* _EXERCISE BRIEF_:
Write out the entries again exactly as they are given.

* _DATA SUPPLIED_:
┄┄┄┄┄┄┄┄┄┄
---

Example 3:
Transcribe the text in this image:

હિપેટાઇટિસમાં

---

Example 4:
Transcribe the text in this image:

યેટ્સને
┄┄┄┄┄┄┄┄┄┄
* _EXERCISE SOLUTION_:
---

Example 3:
Transcribe the text in this image:

હિપેટાઇટિસમાં

---

Example 4:
Transcribe the text in this image:

યેટ્સને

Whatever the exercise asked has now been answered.